Five Entries on the Federal List
CISA's Known Exploited Vulnerabilities catalog is not a theoretical risk assessment. It is a list of vulnerabilities that have been confirmed as actively exploited in the wild. Federal agencies are required to patch KEV entries within specified timelines. Private organizations treat the catalog as a de facto priority list. Drupal appears in it five times — tied with Spring for the highest count among web frameworks tracked by WebPulse.
The latest addition is CVE-2026-9082, a PostgreSQL remote code execution vulnerability added to the KEV catalog on May 22, 2026. It enables unauthenticated attackers to achieve information disclosure, privilege escalation, and code execution on Drupal sites running PostgreSQL backends. The vulnerability exists in Drupal's database abstraction layer — the security boundary that was supposed to prevent exactly this class of attack.
The Enterprise Security Paradox
Drupal's market position has long rested on a specific claim: it is the enterprise-grade CMS, the platform that governments, universities, and large organizations choose when security and scalability matter. The data partially supports this. Drupal's 1,376 total CVEs are a fraction of WordPress's 18,253. Its security team operates with transparency and discipline. Its advisory process is structured and timely.
But the KEV catalog measures something different from total CVE count. It measures confirmed exploitation — vulnerabilities that attackers have used successfully against real targets. By this measure, Drupal's 5 KEV entries exceed WordPress's 4. The platform chosen for enterprise security has more confirmed-exploited vulnerabilities than the platform criticized for its security posture.
The Zero-KEV Alternative
Among the frameworks WebPulse tracks, several carry zero KEV entries: Next.js, Astro, Hugo, FastAPI, Django, Vue, and Angular. Zero does not mean invulnerable — it means that no vulnerability in these frameworks has been confirmed as actively exploited and added to the federal catalog. The distinction matters for compliance-sensitive organizations. A KEV entry triggers mandatory response timelines, audit documentation, and remediation verification. Zero KEV entries means none of those processes are triggered by the framework itself.

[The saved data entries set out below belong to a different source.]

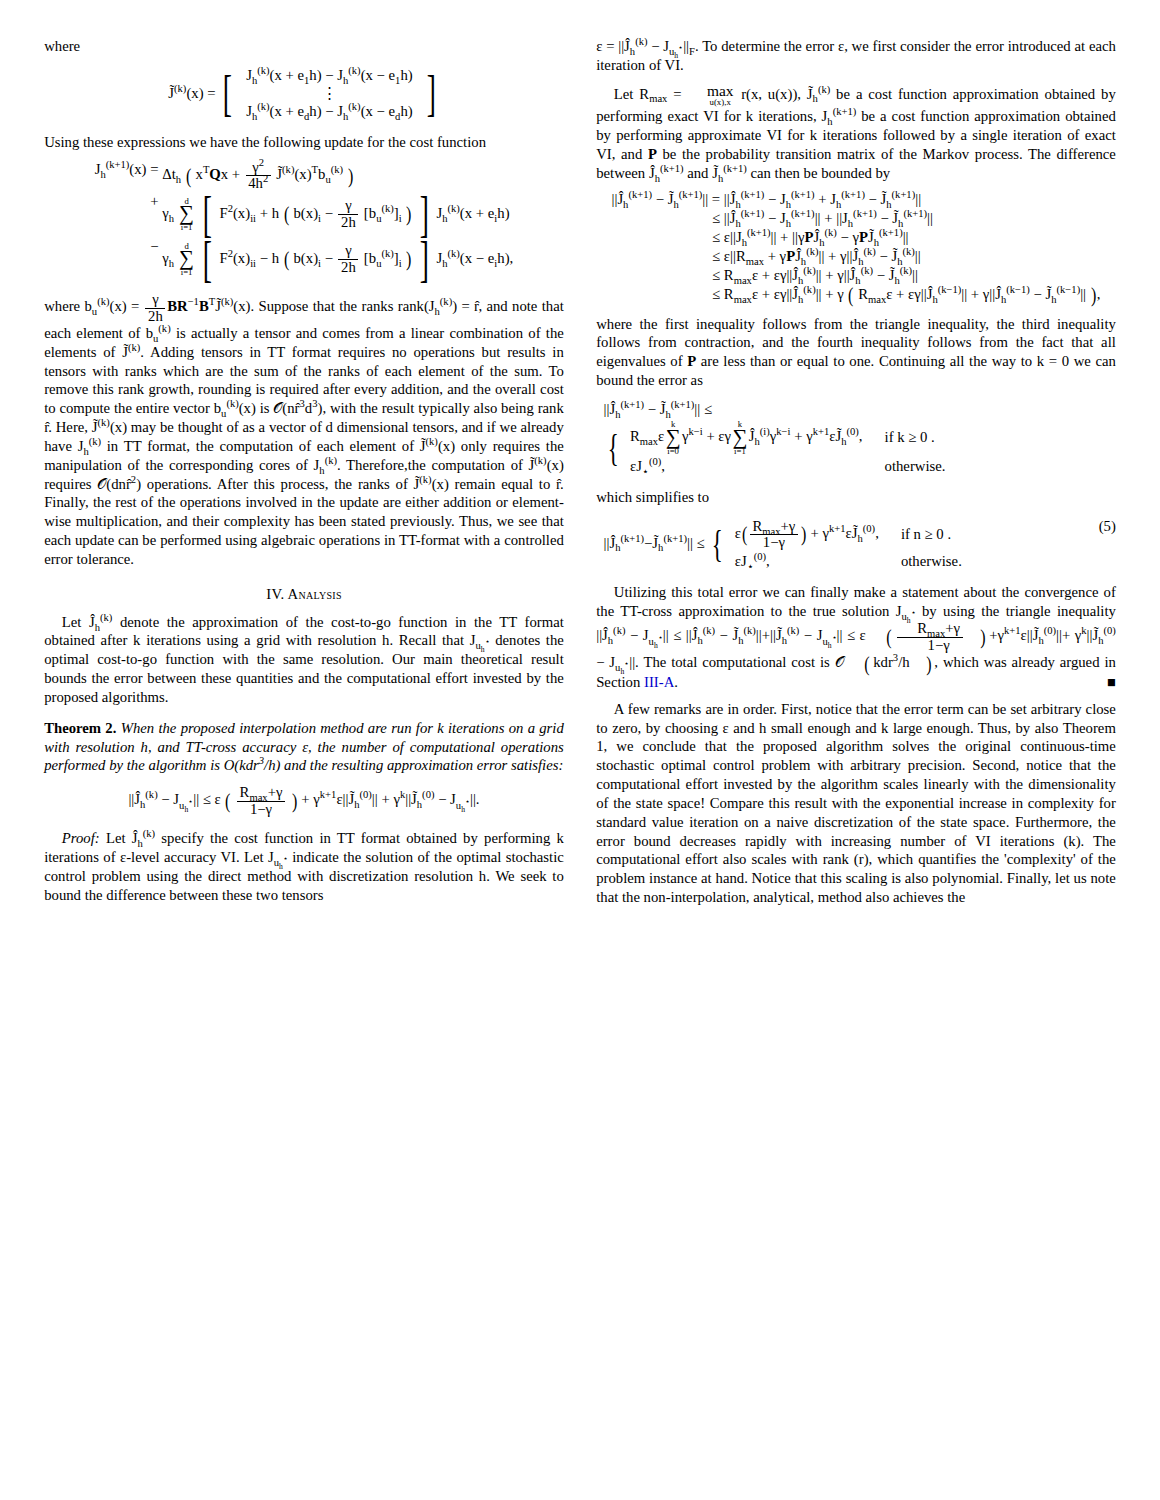where
J̃(k)(x) = [
| J h (k) (x + e 1 h) − J h (k) (x − e 1 h) |
| ⋮ |
| J h (k) (x + e d h) − J h (k) (x − e d h) |
]
Using these expressions we have the following update for the cost function
Jh(k+1)(x) =
Δth ( xTQx + γ24h2 J̃(k)(x)Tbu(k) )
+
γh d∑i=1 [ F2(x)ii + h ( b(x)i − γ 2h [bu(k)]i ) ] Jh(k)(x + eih)
−
γh d∑i=1 [ F2(x)ii − h ( b(x)i − γ 2h [bu(k)]i ) ] Jh(k)(x − eih),
where bu(k)(x) = γ 2h BR−1BTJ̃(k)(x). Suppose that the ranks rank(Jh(k)) = r̂, and note that each element of bu(k) is actually a tensor and comes from a linear combination of the elements of J̃(k). Adding tensors in TT format requires no operations but results in tensors with ranks which are the sum of the ranks of each element of the sum. To remove this rank growth, rounding is required after every addition, and the overall cost to compute the entire vector bu(k)(x) is 𝒪(nr̂3d3), with the result typically also being rank r̂. Here, J̃(k)(x) may be thought of as a vector of d dimensional tensors, and if we already have Jh(k) in TT format, the computation of each element of J̃(k)(x) only requires the manipulation of the corresponding cores of Jh(k). Therefore,the computation of J̃(k)(x) requires 𝒪(dnr̂2) operations. After this process, the ranks of J̃(k)(x) remain equal to r̂. Finally, the rest of the operations involved in the update are either addition or element-wise multiplication, and their complexity has been stated previously. Thus, we see that each update can be performed using algebraic operations in TT-format with a controlled error tolerance.
IV. Analysis
Let Ĵh(k) denote the approximation of the cost-to-go function in the TT format obtained after k iterations using a grid with resolution h. Recall that Juh⋆ denotes the optimal cost-to-go function with the same resolution. Our main theoretical result bounds the error between these quantities and the computational effort invested by the proposed algorithms.
Theorem 2. When the proposed interpolation method are run for k iterations on a grid with resolution h, and TT-cross accuracy ε, the number of computational operations performed by the algorithm is O(kdr3/h) and the resulting approximation error satisfies:
||Ĵh(k) − Juh⋆|| ≤ ε ( Rmax+γ 1−γ ) + γk+1ε||J̃h(0)|| + γk||J̃h(0) − Juh⋆||.
Proof: Let Ĵh(k) specify the cost function in TT format obtained by performing k iterations of ε-level accuracy VI. Let Juh⋆ indicate the solution of the optimal stochastic control problem using the direct method with discretization resolution h. We seek to bound the difference between these two tensors
ε = ||Ĵh(k) − Juh⋆||F. To determine the error ε, we first consider the error introduced at each iteration of VI.
Let Rmax = max u(x),x r(x, u(x)), J̃h(k) be a cost function approximation obtained by performing exact VI for k iterations, Jh(k+1) be a cost function approximation obtained by performing approximate VI for k iterations followed by a single iteration of exact VI, and P be the probability transition matrix of the Markov process. The difference between Ĵh(k+1) and J̃h(k+1) can then be bounded by
||Ĵh(k+1) − J̃h(k+1)|| =
||Ĵh(k+1) − Jh(k+1) + Jh(k+1) − J̃h(k+1)||
≤
||Ĵh(k+1) − Jh(k+1)|| + ||Jh(k+1) − J̃h(k+1)||
≤
ε||Jh(k+1)|| + ||γPĴh(k) − γPJ̃h(k+1)||
≤
ε||Rmax + γPĴh(k)|| + γ||Ĵh(k) − J̃h(k)||
≤
Rmaxε + εγ||Ĵh(k)|| + γ||Ĵh(k) − J̃h(k)||
≤
Rmaxε + εγ||Ĵh(k)|| + γ ( Rmaxε + εγ||Ĵh(k−1)|| + γ||Ĵh(k−1) − J̃h(k−1)|| ),
where the first inequality follows from the triangle inequality, the third inequality follows from contraction, and the fourth inequality follows from the fact that all eigenvalues of P are less than or equal to one. Continuing all the way to k = 0 we can bound the error as
||Ĵh(k+1) − J̃h(k+1)|| ≤
{
| R max ε k ∑ i=0 γ k−i + εγ k ∑ i=1 Ĵ h (i) γ k−i + γ k+1 εJ̃ h (0) , | if k ≥ 0 . |
| εJ ⋆ (0) , | otherwise. |
which simplifies to
(5) ||Ĵh(k+1)−J̃h(k+1)|| ≤ {
| ε ( R max +γ 1−γ ) + γ k+1 εJ̃ h (0) , | if n ≥ 0 . |
| εJ ⋆ (0) , | otherwise. |
Utilizing this total error we can finally make a statement about the convergence of the TT-cross approximation to the true solution Juh⋆ by using the triangle inequality ||Ĵh(k) − Juh⋆|| ≤ ||Ĵh(k) − J̃h(k)||+||J̃h(k) − Juh⋆|| ≤ ε (Rmax+γ 1−γ)+γk+1ε||J̃h(0)||+ γk||J̃h(0) − Juh⋆||. The total computational cost is 𝒪 (kdr3/h), which was already argued in Section III-A.■
A few remarks are in order. First, notice that the error term can be set arbitrary close to zero, by choosing ε and h small enough and k large enough. Thus, by also Theorem 1, we conclude that the proposed algorithm solves the original continuous-time stochastic optimal control problem with arbitrary precision. Second, notice that the computational effort invested by the algorithm scales linearly with the dimensionality of the state space! Compare this result with the exponential increase in complexity for standard value iteration on a naive discretization of the state space. Furthermore, the error bound decreases rapidly with increasing number of VI iterations (k). The computational effort also scales with rank (r), which quantifies the 'complexity' of the problem instance at hand. Notice that this scaling is also polynomial. Finally, let us note that the non-interpolation, analytical, method also achieves the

The pattern across CMS frameworks is consistent. Drupal's 5 KEV entries, WordPress's 4, and Joomla's presence in the catalog reflect a shared architectural reality: traditional content management systems built in the PHP era carry accumulated attack surface that newer, more narrowly scoped frameworks do not. The vulnerability is not in the code quality — Drupal's code quality is demonstrably high. It is in the architectural surface area that comes with being a monolithic, server-rendered application platform that has been in production for over two decades.
For organizations evaluating CMS platforms, the KEV catalog offers a concrete metric. Total CVE counts reflect the breadth of security research attention. KEV entries reflect confirmed real-world impact. Both metrics matter, but for executives weighing risk, confirmed exploitation carries more weight than theoretical vulnerability.